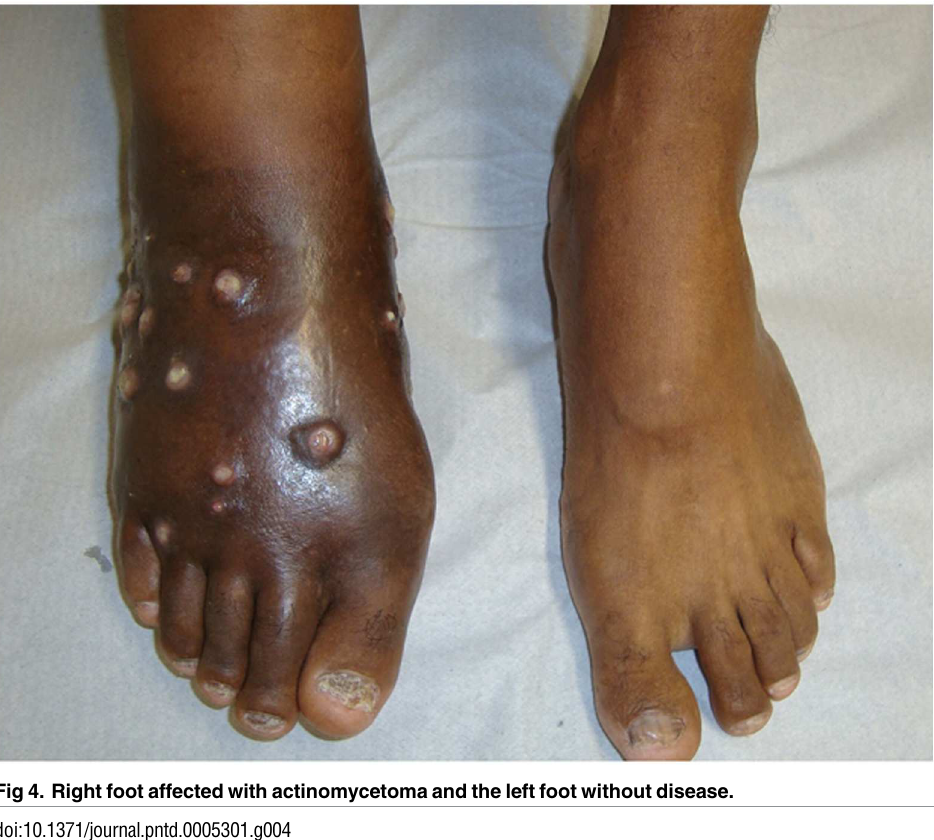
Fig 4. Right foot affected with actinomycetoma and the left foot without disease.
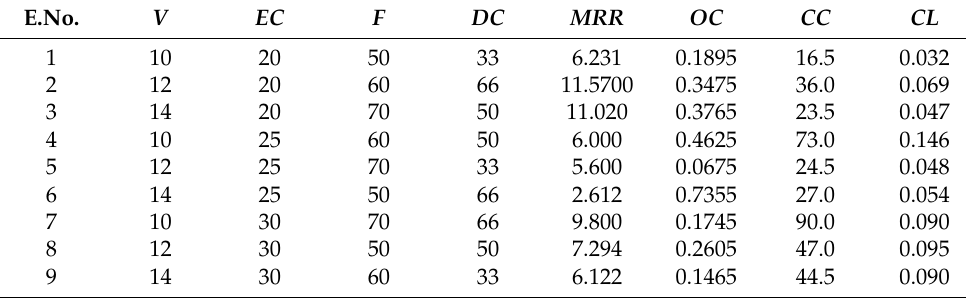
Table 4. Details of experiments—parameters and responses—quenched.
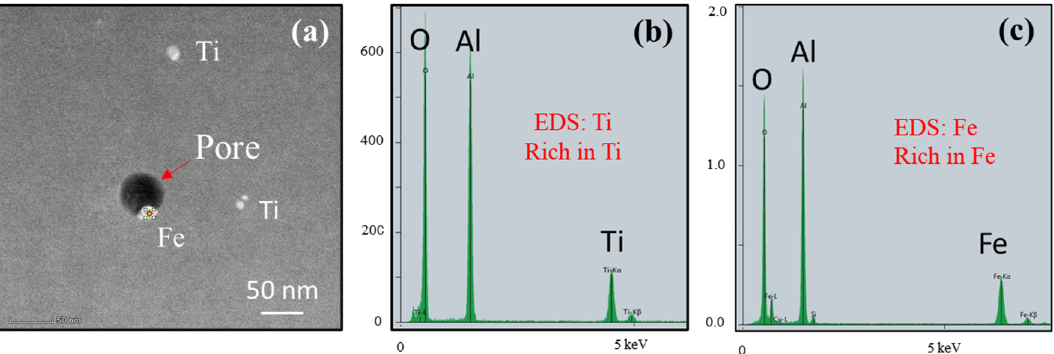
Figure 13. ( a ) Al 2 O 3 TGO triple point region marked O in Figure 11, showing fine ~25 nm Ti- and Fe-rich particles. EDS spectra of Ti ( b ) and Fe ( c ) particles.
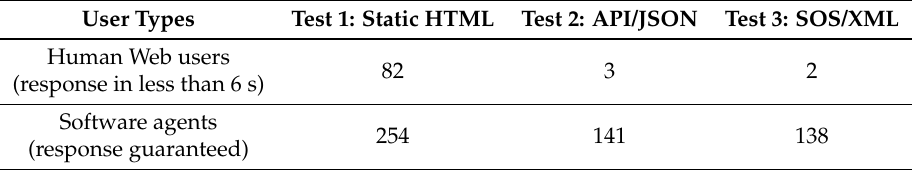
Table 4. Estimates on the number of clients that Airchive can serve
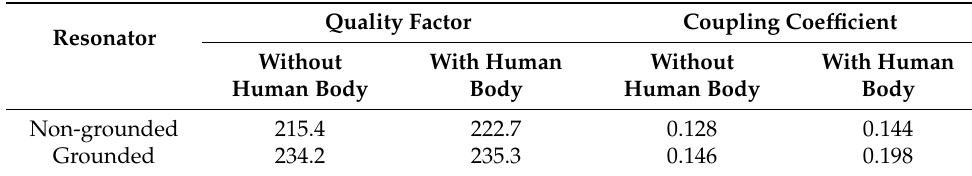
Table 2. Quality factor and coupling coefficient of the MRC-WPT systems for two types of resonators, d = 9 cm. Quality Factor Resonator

...

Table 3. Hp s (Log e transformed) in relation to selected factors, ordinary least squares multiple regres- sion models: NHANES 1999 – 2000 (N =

■ Work item: The word "Table" appears in some lines of the data. Copy every one of those lines.

■ Expected answer:
Table 4. Details of experiments—parameters and responses—quenched.
Table 4. Estimates on the number of clients that Airchive can serve
Table 2. Quality factor and coupling coefficient of the MRC-WPT systems for two types of resonators, d = 9 cm. Quality Factor Resonator
Table 3. Hp s (Log e transformed) in relation to selected factors, ordinary least squares multiple regres- sion models: NHANES 1999 – 2000 (N =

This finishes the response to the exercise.